Question

Evaluate the given expression,
$10-2\dfrac{1}{3}\times 3+3\dfrac{3}{4}\div 2\dfrac{1}{2}=?$

Answer 1

Hint: Evaluate the given expression by using BODMAS rule, first undergo division, then multiplication, followed by addition and subtraction. Convert the value $2\dfrac{1}{3},3\dfrac{3}{4},2\dfrac{1}{2}$ into fraction for easy calculation.

Complete step-by-step answer:

We have been given an expression, which we need to evaluate, we can do it with the help of BODMAS rule. Now, BODMAS starts for brackets of division, multiplication addition and subtraction. According to Bodmas rule, if an expression contains brackets, we have to solve or simplify the bracket followed by division, multiplication, addition and subtraction from left to right. Now let us check our expression

$10-2\dfrac{1}{3}\times 3+3\dfrac{3}{4}\div 2\dfrac{1}{2}....................\left( i \right)$

Here no brackets has been given, we have to do the operations of division, multiplication, addition and subtraction. Before we move on let us convert the mixed fraction $2\dfrac{1}{3},3\dfrac{3}{4},2\dfrac{1}{2}$ into fraction.

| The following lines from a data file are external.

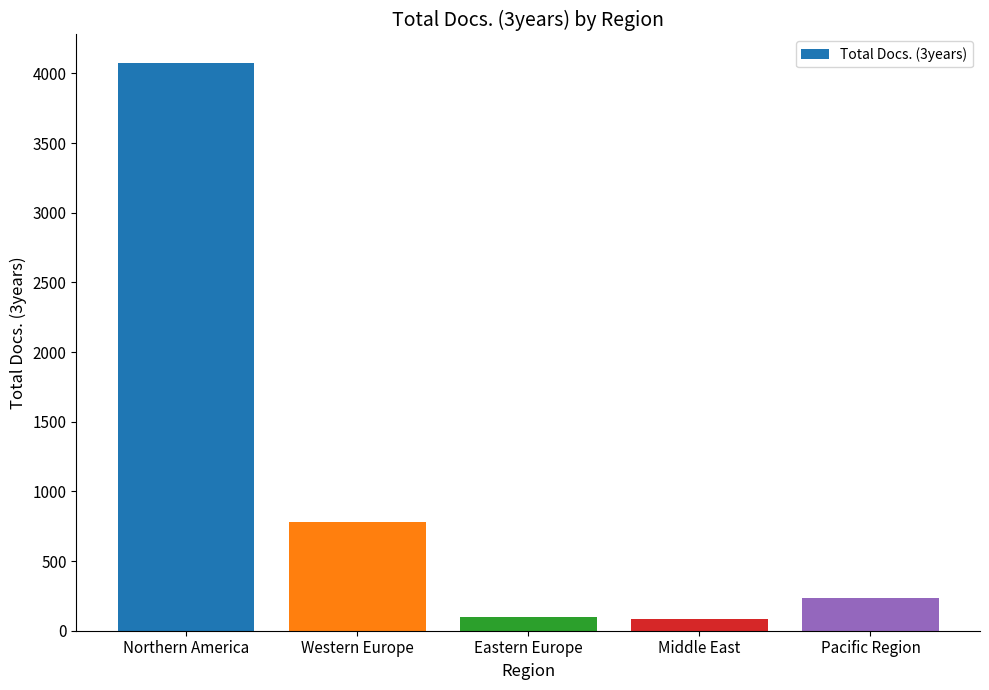

What is the maximum value shown in the chart?

4076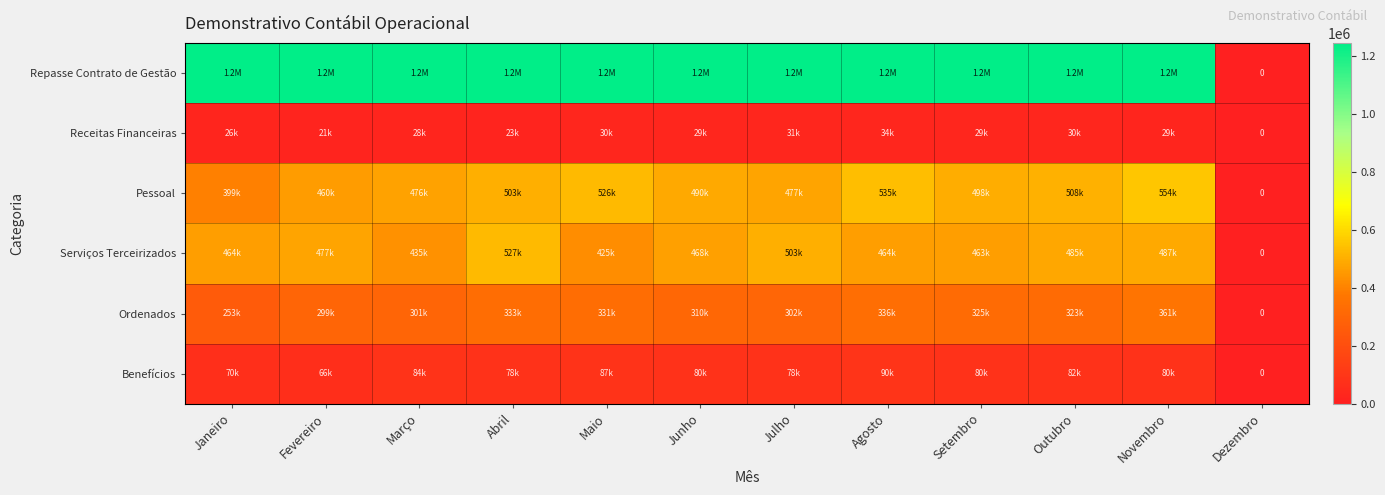

What is the difference between the highest and lowest values at Junho?

1215735.7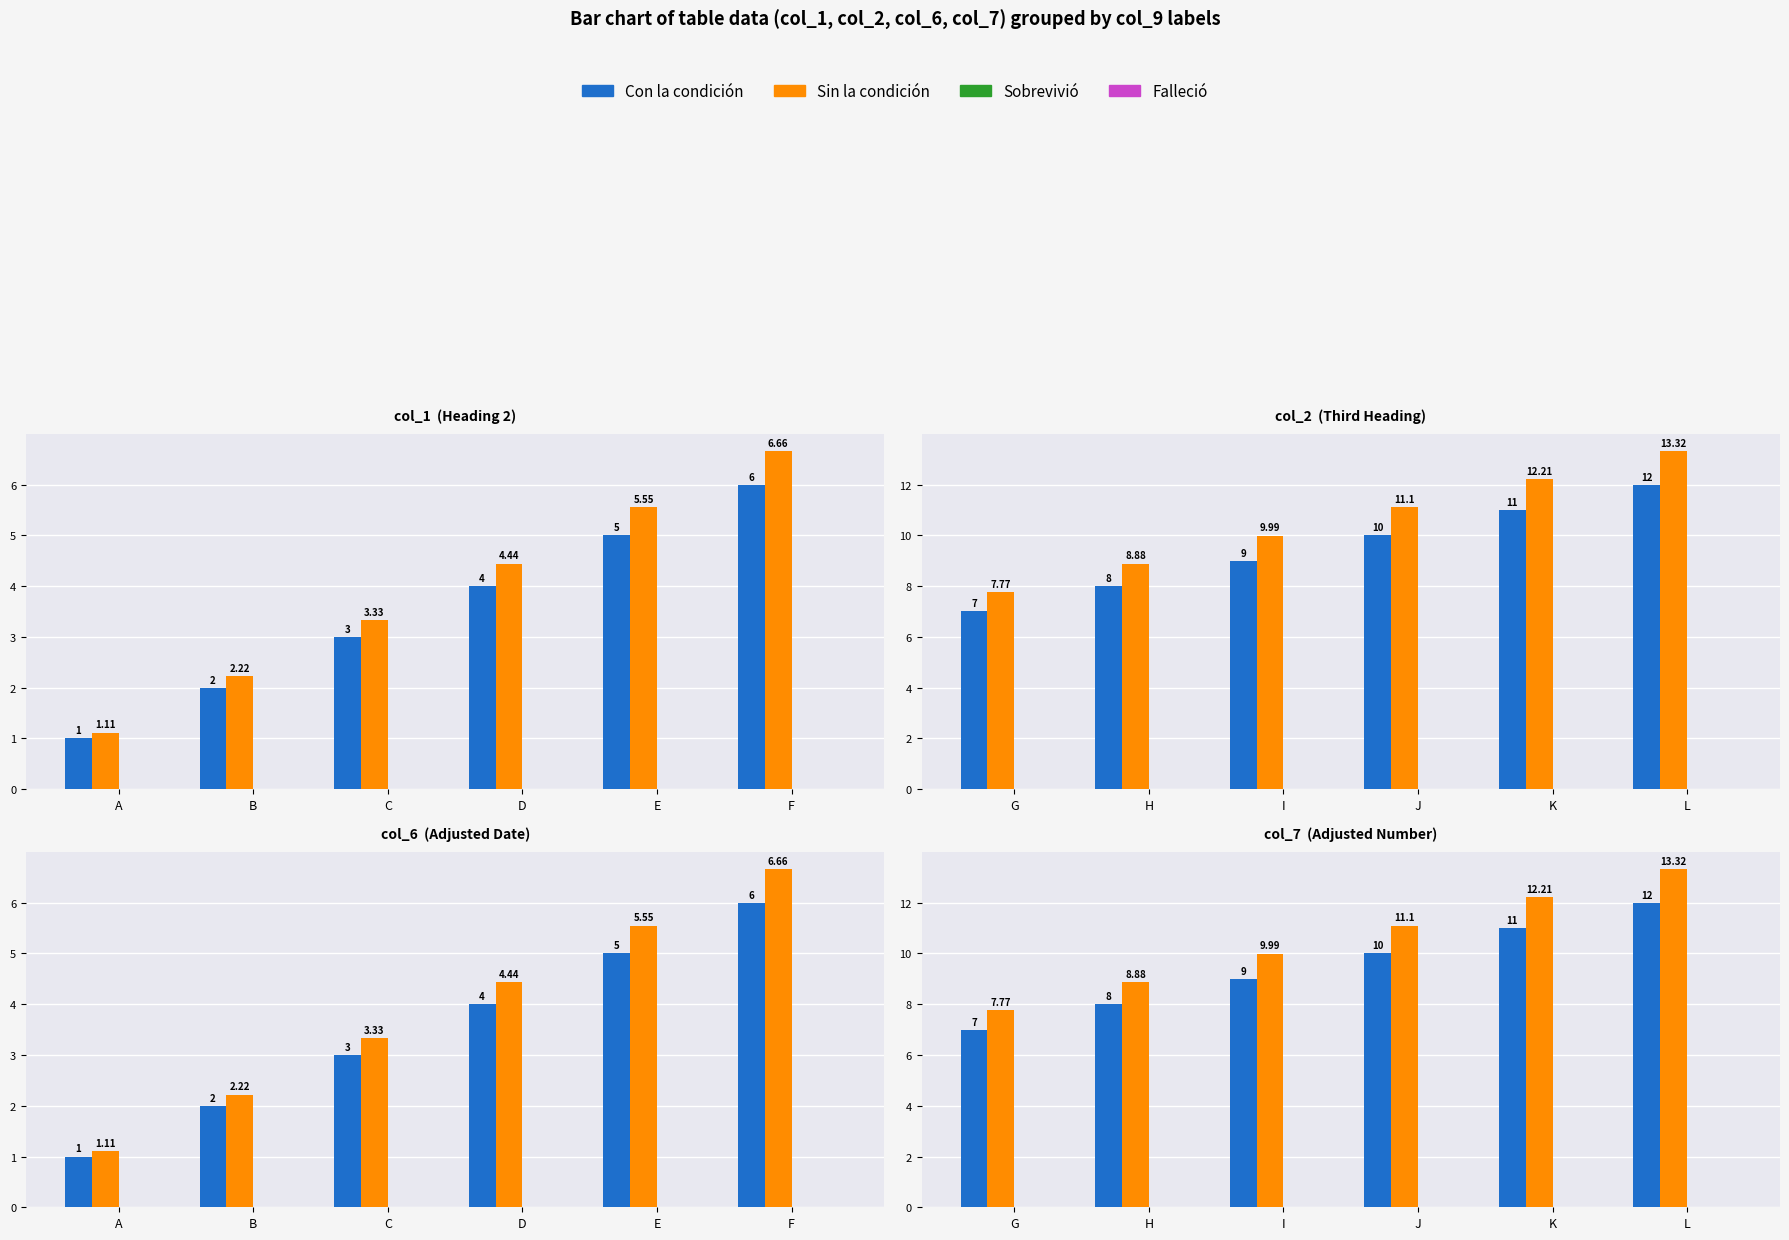

Rank the series at H from highest to lowest value.

Sin la condición, Con la condición, Sobrevivió, Falleció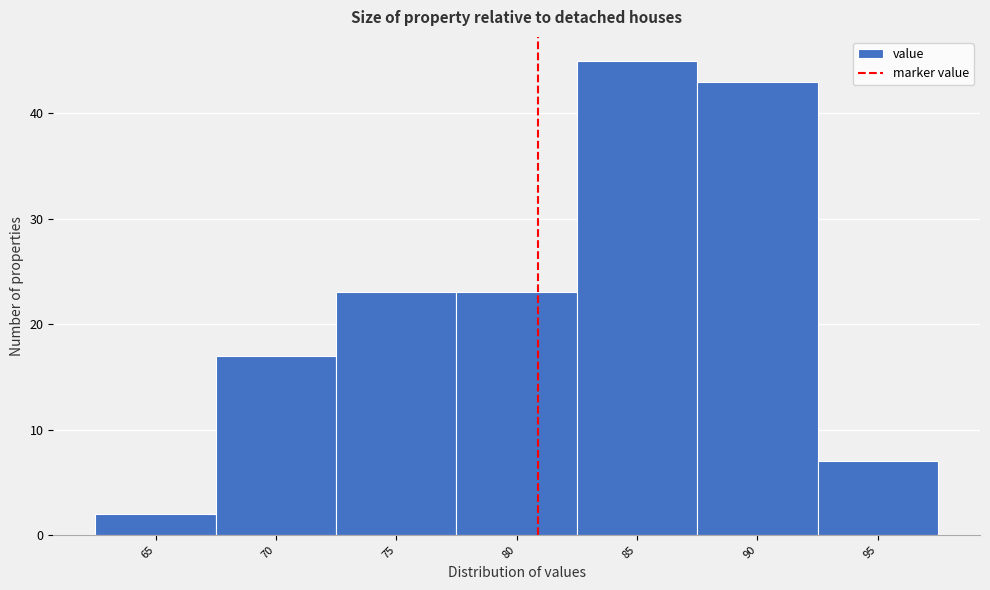

Reading left to right, transcribe all the data shown in this chart.

2	17	23	23	45	43	7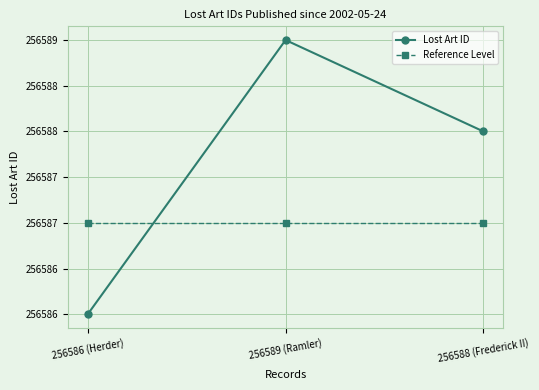

What is the average value of the Reference Level series?

256587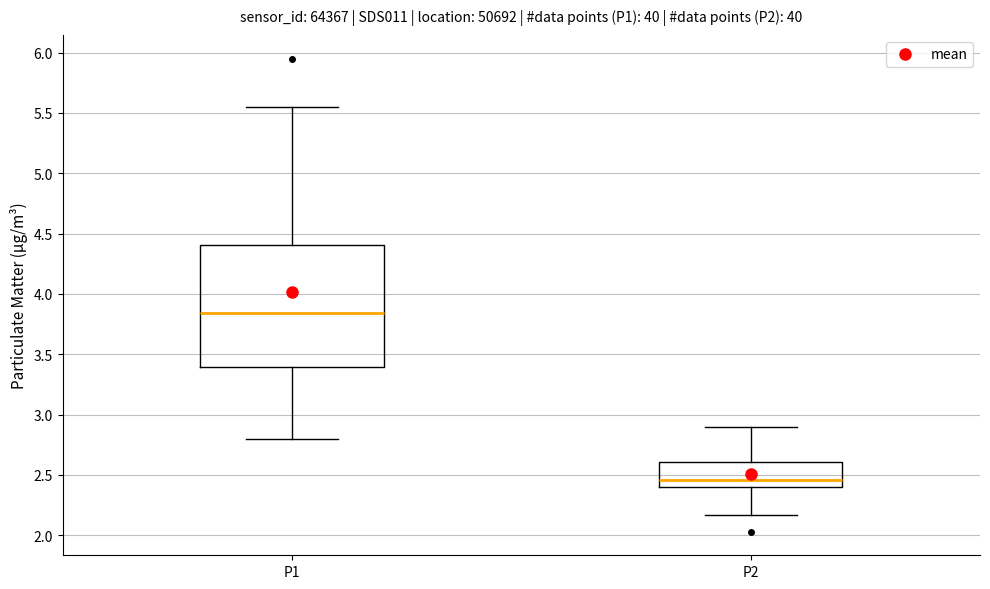

Reading left to right, transcribe this box plot: for each box, give where its median line is, the range the box spans, and where its two whiskers end, as read against the y-axis. The values are not printed on the chart, so give them approximately, as read against the axis.

P1: median 3.85, box 3.40 to 4.40, whiskers 2.80 to 5.55
P2: median 2.45, box 2.40 to 2.60, whiskers 2.15 to 2.90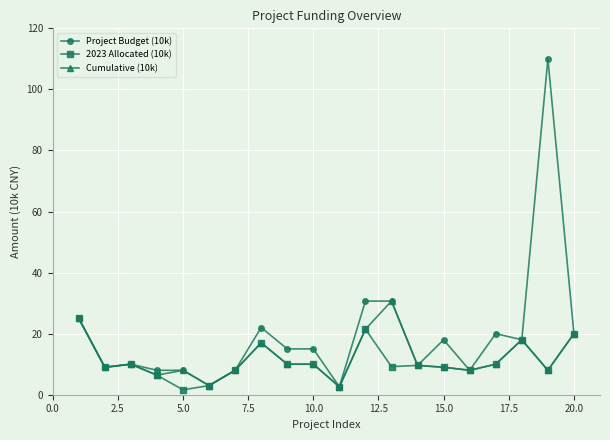

True or false: Cumulative (10k) has more than 0 interior local peaks.

True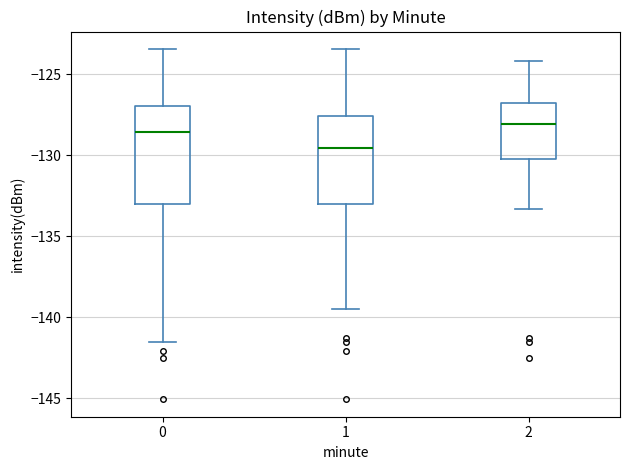

Which box is the tallest, from its lower edge to its upper edge?

0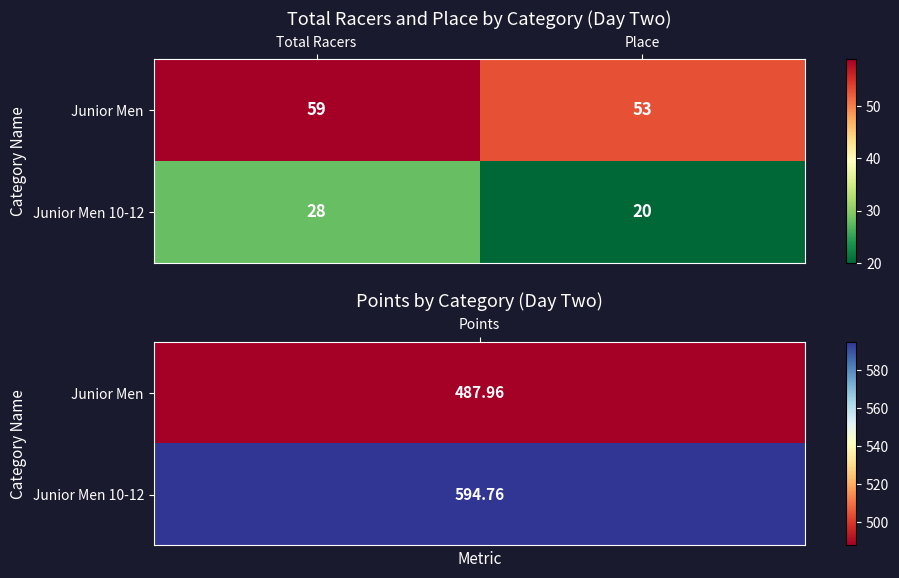

Reading left to right, list all the values displayed in this chart.

Junior Men: 59	53
Junior Men 10-12: 28	20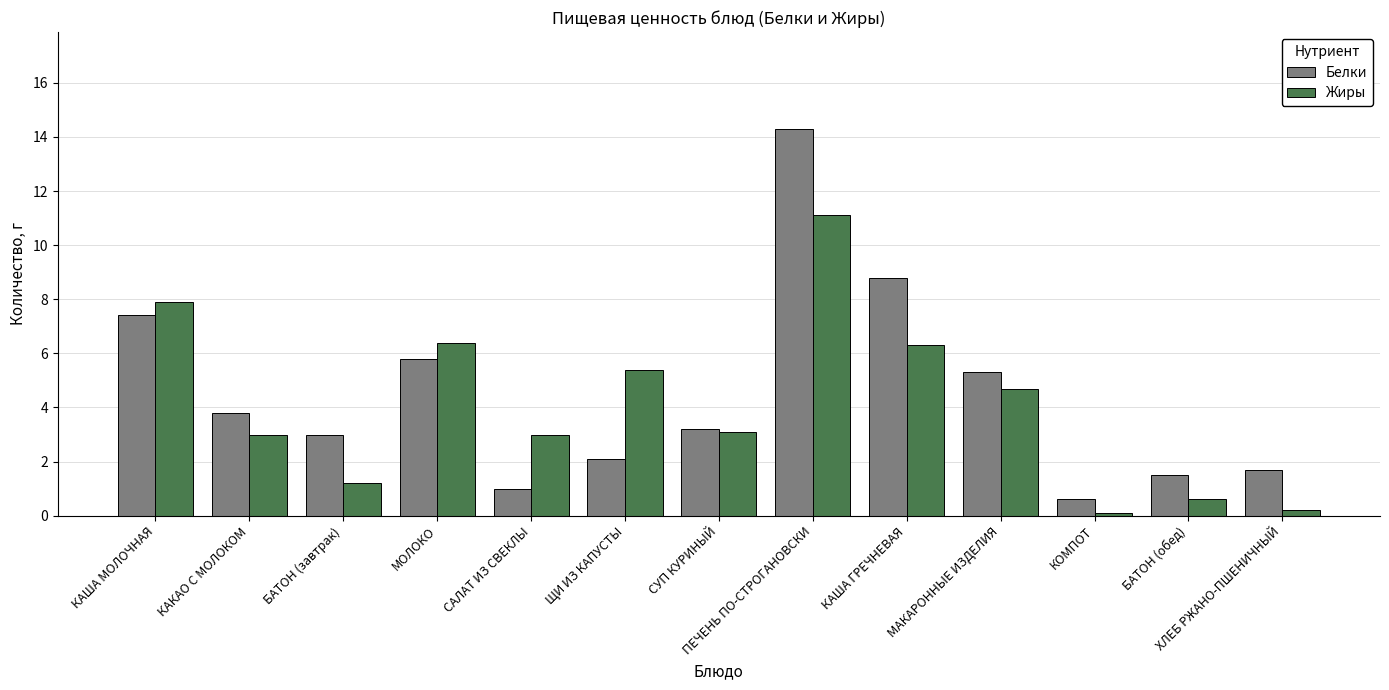

Does the chart contain any negative values?

No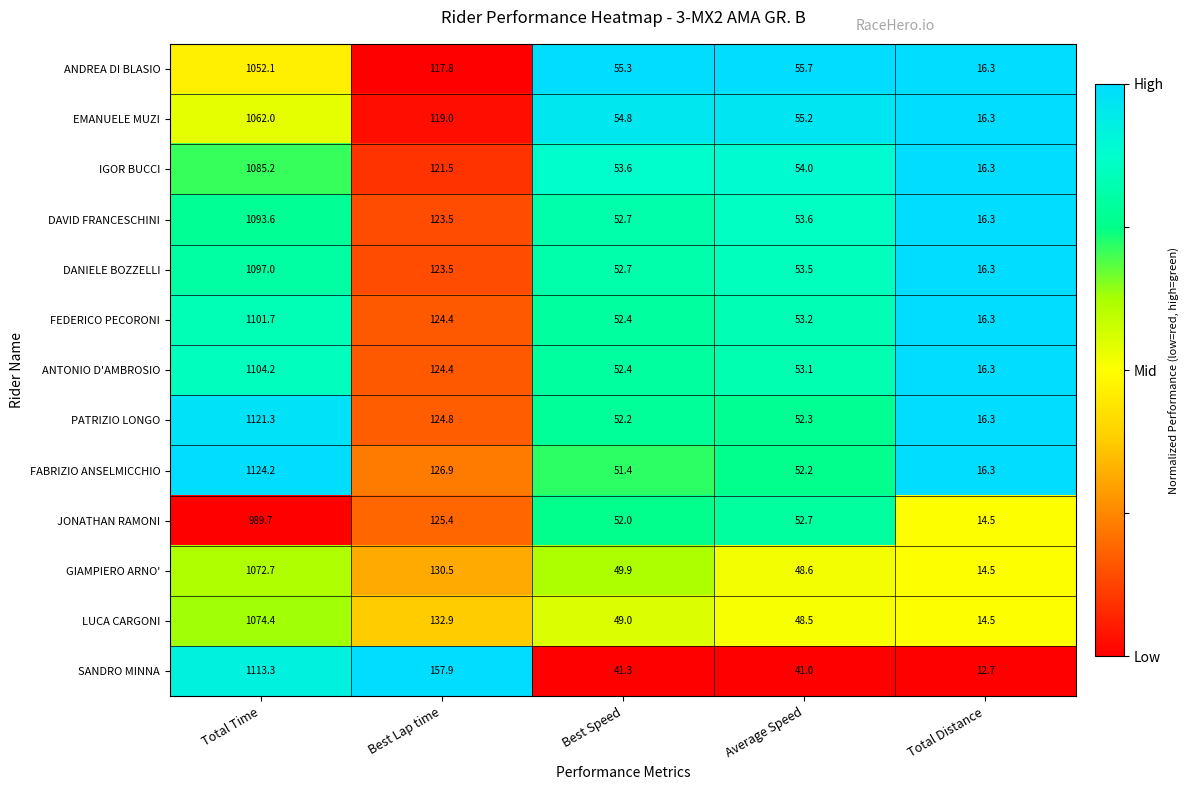

Is it true that DAVID FRANCESCHINI equals 53.6 at Average Speed?

True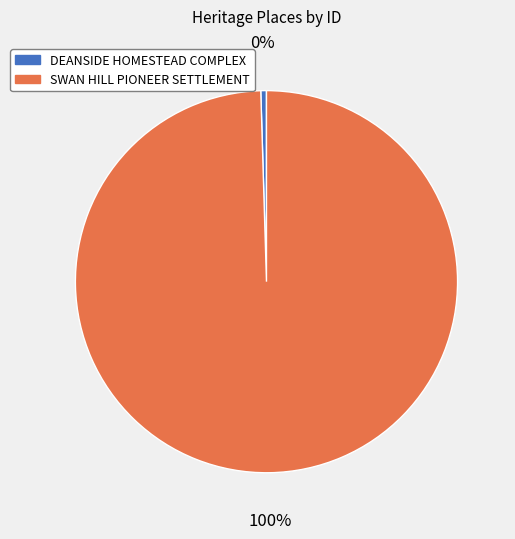

Between DEANSIDE HOMESTEAD COMPLEX and SWAN HILL PIONEER SETTLEMENT, which is larger?

SWAN HILL PIONEER SETTLEMENT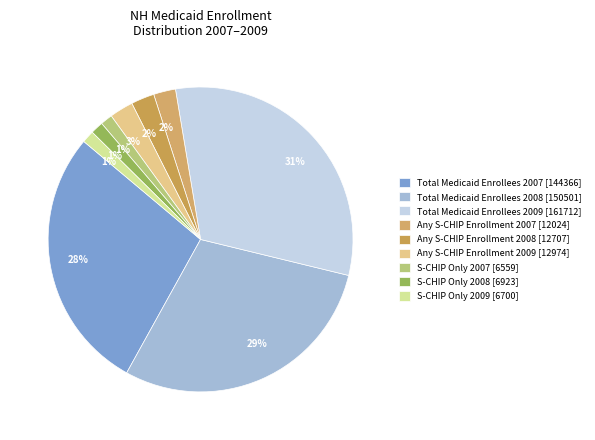

The S-CHIP Only 2008 [6923] slice represents 11% of the pie. True or false?

False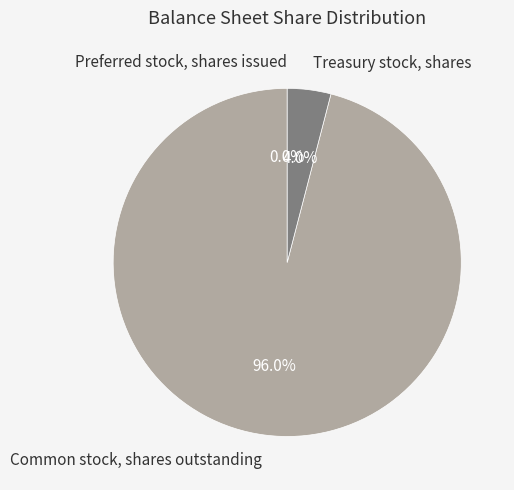

How much of the chart is everything except Common stock, shares outstanding?

4.0%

Thus to convert the mixed fraction $2\dfrac{1}{3}$ into fraction

$\begin{align}
  & =\dfrac{\left( \text{quotient }\!\!\times\!\!\text{ divisor} \right)+\text{remainder}}{\text{divisor}} \\

 & 2\dfrac{1}{3}=\dfrac{\left( 2\times 3 \right)+1}{3}=\dfrac{7}{3} \\

\end{align}$

Hence we got

$2\dfrac{1}{3}=\dfrac{7}{3}$

Similarly

$\begin{align}

  & 3\dfrac{3}{4}=\dfrac{\left( 3\times 4 \right)+3}{4}=\dfrac{15}{4} \\

 & 2\dfrac{1}{2}=\dfrac{\left( 2\times 2 \right)+1}{2}=\dfrac{5}{4} \\

\end{align}$

Then put

$2\dfrac{1}{3}=\dfrac{7}{3},3\dfrac{3}{4}=\dfrac{15}{4},2\dfrac{1}{2}=\dfrac{5}{2}$ in

equation (i)

$\therefore 10-\dfrac{7}{3}\times 3\dfrac{15}{4}\div \dfrac{5}{2}$

According to BODMAS, no brackets so divide first in,

$\begin{align}

  & \left( \dfrac{15}{4}\div \dfrac{5}{2} \right) \\

 & 10-\dfrac{7}{3}\times 3+\dfrac{15}{4}\div \dfrac{5}{2}=10-\dfrac{7}{3}\times 3+\dfrac{15}{4}\times \dfrac{2}{5} \\

 & =10-\dfrac{7}{3}\times 3+\dfrac{3}{2} \\

\end{align}$

Here $\left( \dfrac{15}{4}\div \dfrac{2}{5} \right)$ can also be written as $\dfrac{\dfrac{15}{4}}{\dfrac{2}{5}}$ which is of the form $\dfrac{\dfrac{a}{b}}{\dfrac{c}{d}}$ , thus we can write

$\dfrac{a}{b}\times \dfrac{d}{c}\Rightarrow \dfrac{15}{4}\times \dfrac{5}{2}=\dfrac{3}{2}$
Thus we have completed division. Now, let us move on to multiplication

$\begin{align}

  & 10-\dfrac{7}{3}\times 3+\dfrac{3}{2}=10-\left( \dfrac{7}{3}\times 3 \right)+\dfrac{3}{2} \\

 & =10-7+\dfrac{3}{2} \\

\end{align}$

Now, the next step is addition,

$\begin{align}

  & =10-\left( 7+\dfrac{3}{2} \right) \\

 & =10-\dfrac{14+3}{2} \\

 & =10-\dfrac{14}{2} \\

\end{align}$

Thus the final step is subtraction

$10-\dfrac{17}{2}=\dfrac{20-17}{2}=\dfrac{3}{2}$

Note: BODMAS gives us an order to solve a given expression. If you perform the order wrongly then the answer will be wrong, you have to follow the order of division, multiplication, addition and subtraction. Don’t change this order of solving.